The solution developed by the Cubans that proved so elusive to the propagandists of the rest of the Red world was a sense of humor. The photographic medium occasioned a sort of self-conscious humor to lighten the hand of ideological imperative and steer the ridiculous toward the satirical. Hence an image meant to evoke solidarity with Palestine features a Palestinian youth (an unshaved and fatigued Cuban with a sheet wrapped around his head) with his foot planted on the head of an Israeli soldier (a mannequin head wearing an army helmet bearing a freshly painted Star of David), buried up to his neck in the sand of the desert he had stolen (a white sand beach — the whole scene was shot from a ladder to keep the sparkling blue Caribbean out of the frame).

In another singularly hilarious image, this one meant to expose the contradictions of American domestic priorities, an astronaut (a man in a white cotton one-piece, with a futuristic-looking pilot’s helmet) reaches for the moon (a cardboard crescent wrapped in tinfoil) while standing on the backs of three rather confused-looking black children (three confused-looking black children).

Although their quality varies considerably, all the images in Tricontinental succeed in giving concrete expression to a means of production that was itself political, analogous to guerrilla warfare — making the most of limited technology and/or arms by dint of manpower, charisma, and ingenuity.
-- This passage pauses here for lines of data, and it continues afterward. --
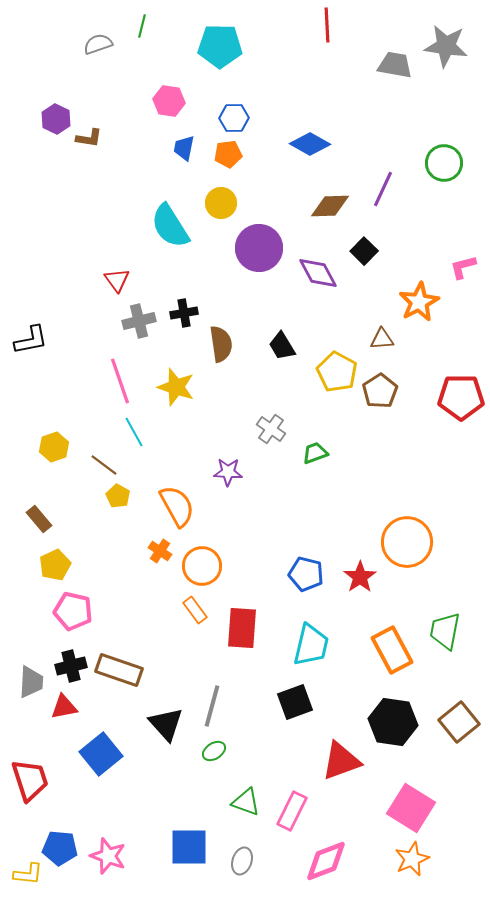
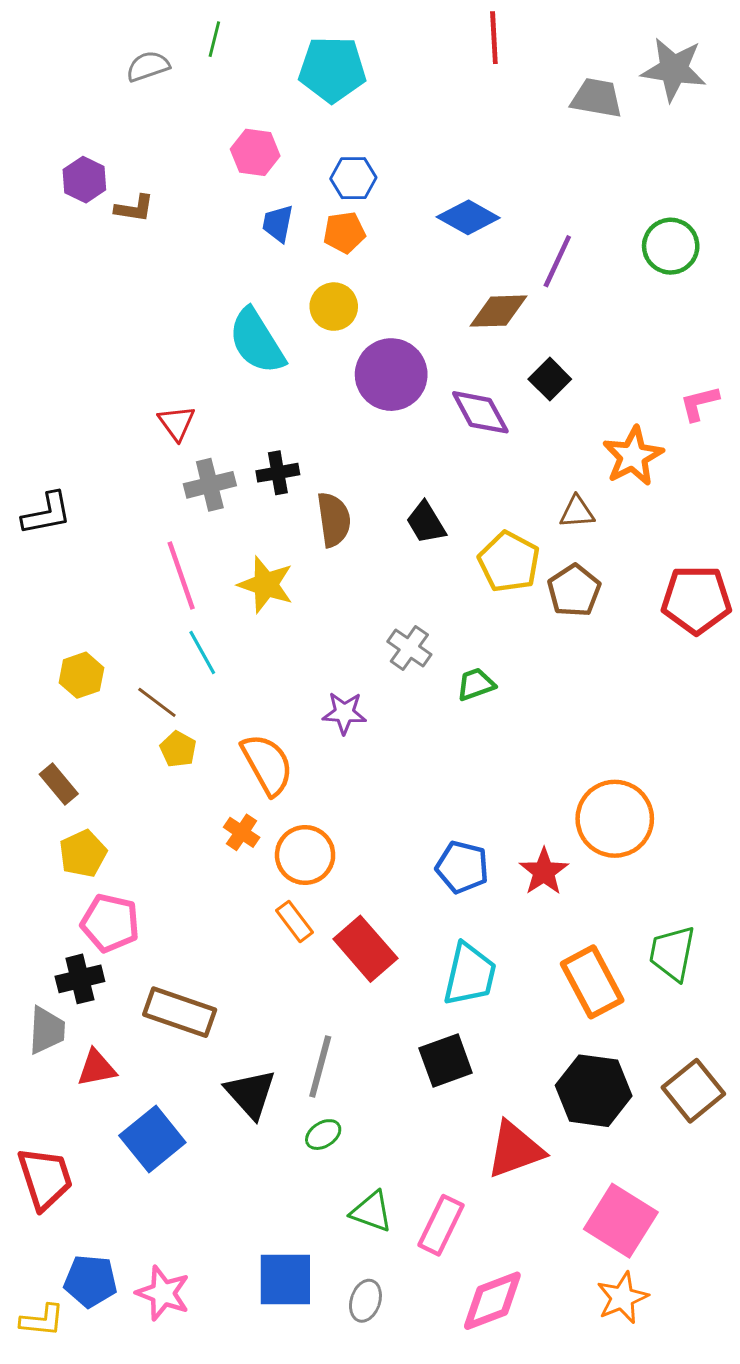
purple line: (383, 189) -> (557, 261), moved
red rectangle: (242, 628) -> (365, 949), turned -45
black cross: (71, 666) -> (80, 979), moved

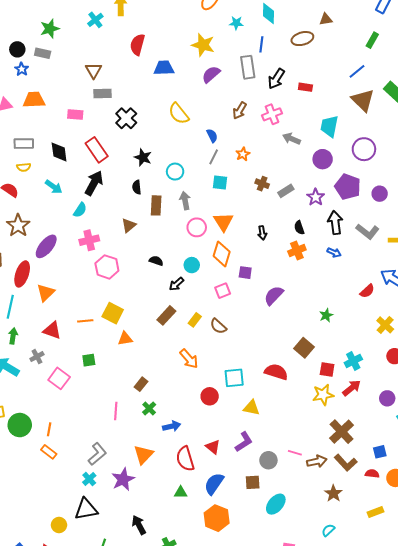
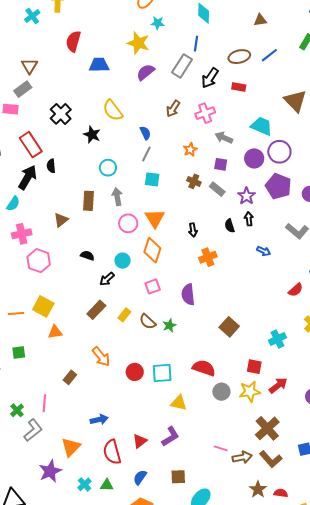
cyan star: (236, 23) -> (158, 23), moved
brown ellipse: (302, 39) -> (239, 57), moved
gray rectangle: (248, 67) -> (182, 66), turned 40
blue line: (357, 71) -> (269, 55), moved
gray rectangle: (103, 94) -> (23, 89), moved, turned -36
cyan trapezoid: (329, 126) -> (262, 126), turned 100
purple circle: (364, 149) -> (279, 152), moved
orange star: (243, 154) -> (190, 150), moved
black star: (143, 157) -> (92, 135), moved
black semicircle: (137, 187) -> (51, 166), moved
gray rectangle: (286, 191) -> (217, 189), turned 70
black arrow: (335, 223) -> (249, 219), moved, size x0.6
orange cross: (297, 251) -> (208, 257), moved
purple square: (245, 273) -> (221, 164), moved
purple semicircle: (274, 295) -> (188, 294), moved, turned -50
green star: (326, 315) -> (169, 325), moved
brown square: (304, 348) -> (229, 327), moved
orange arrow: (189, 359) -> (101, 357), moved
cyan cross: (353, 361) -> (277, 339), moved
red circle: (210, 396) -> (135, 372), moved
green cross: (149, 408) -> (17, 410), moved
red triangle: (213, 447) -> (140, 441), turned 42
gray L-shape: (97, 454) -> (33, 430), moved
gray circle: (268, 460) -> (221, 392), moved
red semicircle: (372, 474) -> (281, 493), moved
cyan cross: (89, 479) -> (84, 484), moved
blue semicircle: (214, 484) -> (140, 477), size x0.7

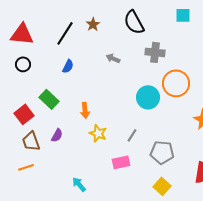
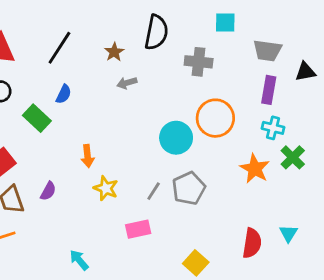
black semicircle: (134, 22) -> (156, 32), turned -140
brown star: (93, 24) -> (114, 52), moved
gray cross: (155, 52) -> (199, 62), moved
gray arrow: (113, 58) -> (127, 83), turned -40
green rectangle: (49, 99) -> (37, 118), moved
gray pentagon: (162, 152) -> (189, 188), moved, turned -30

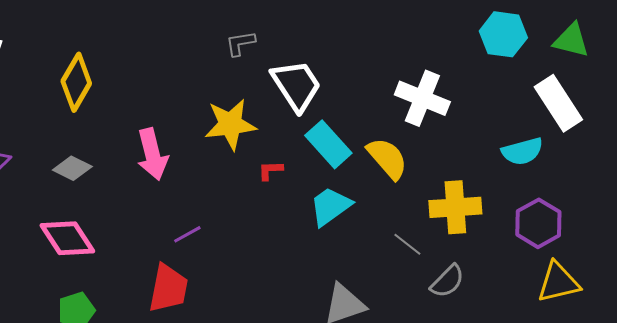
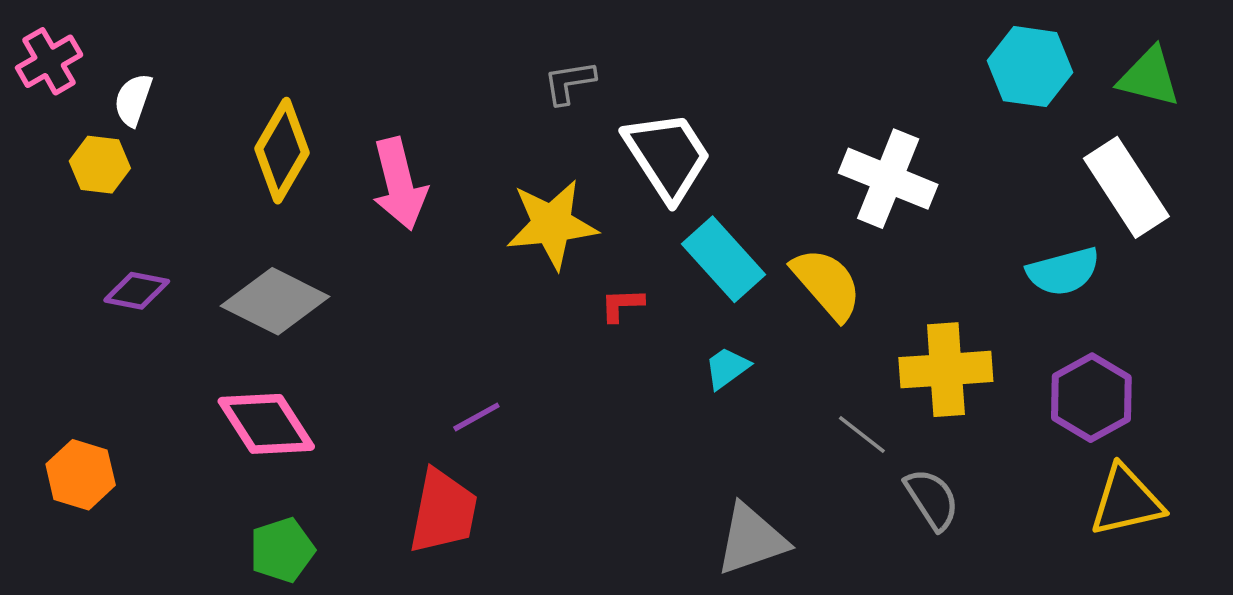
pink arrow: (152, 154) -> (399, 184), moved
gray diamond: (72, 168) -> (275, 301), size x1.5
cyan trapezoid: (330, 206) -> (727, 368), size x0.6
gray semicircle: (447, 281) -> (932, 499), turned -78

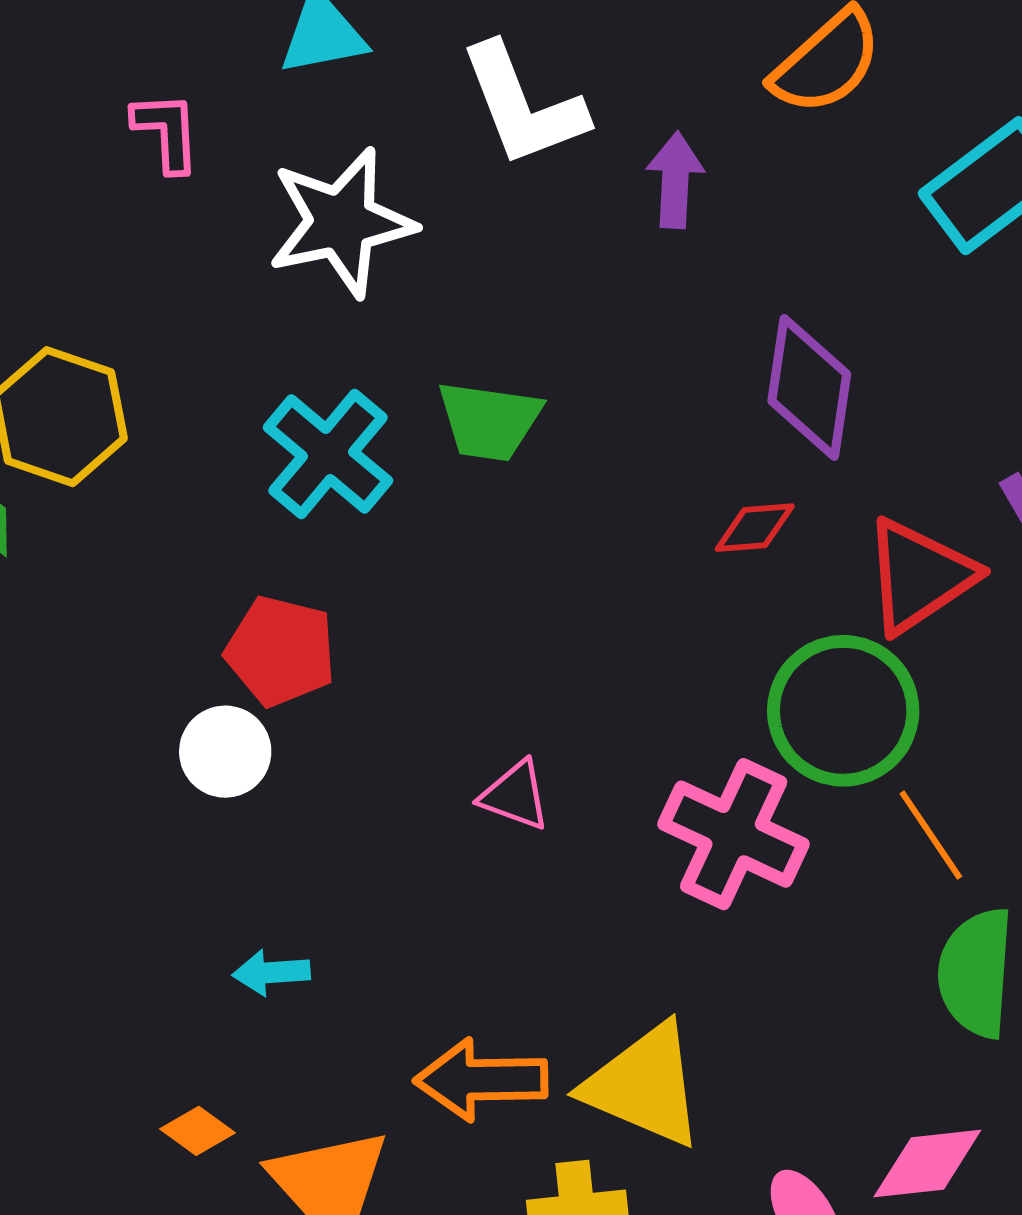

This ethos of finding opportunity in necessity also defined the American counterculture and the peace movement, which also shared the Cuban affection for the silkscreen, and for radical politics (up to a point).

While the young Cuban artists at OSPAAAL were ambivalent about the aesthetic influence of their enormous neighbor to the north — Rostgaard was purportedly bemused to learn from an American magazine that he was practicing “pop art.” But the remarkable thing is that their publication never looked as if it were co-opting trippy Yanqui graphics and far-out motifs to repurpose them for the party line. On the contrary, in the pages of Tricontinental, communist revolution through armed struggle emerged as the farthest-out trip of all.

It’s worth remembering that the magazine took its name from the Tricontinental Congress of January 1966, a convocation of revolutionary states and organizations at the Chaplin Theatre in Havana, chaired by Castro. If you spend enough time reading neoconservative Web sites, you will eventually find the contention that the congress was the primal scene of late-twentieth-century terrorism, as Soviet agents and their Cuban henchlings began cultivating a network of operatives who would go on to sow decades of terror across the globe, culminating in 9/11. That’s quite a stretch, even if the attendees at the conference did, in fact, include a seventeen-year-old named Illich Ramirez Sanchez, later known for his “work” with the Popular Front for the Liberation of Palestine as Carlos the Jackal.

In 1975 Alfredo Rostgaard left the magazine to work for UNIAC, the Union of Cuban Artists. But the magazine continued to be published, even as the prospects for the inevitable triumph of the revolution came to seem more and more remote. Tricontinental only stopped printing around the turn of the 1990s, after the collapse of the Soviet Union, when Cuba literally ran out of ink. Whatever one thinks of the Cuban revolution and its contradictions and failures, Tricontinental’s demise seems like the noblest conclusion that any magazine could aspire to. This one included.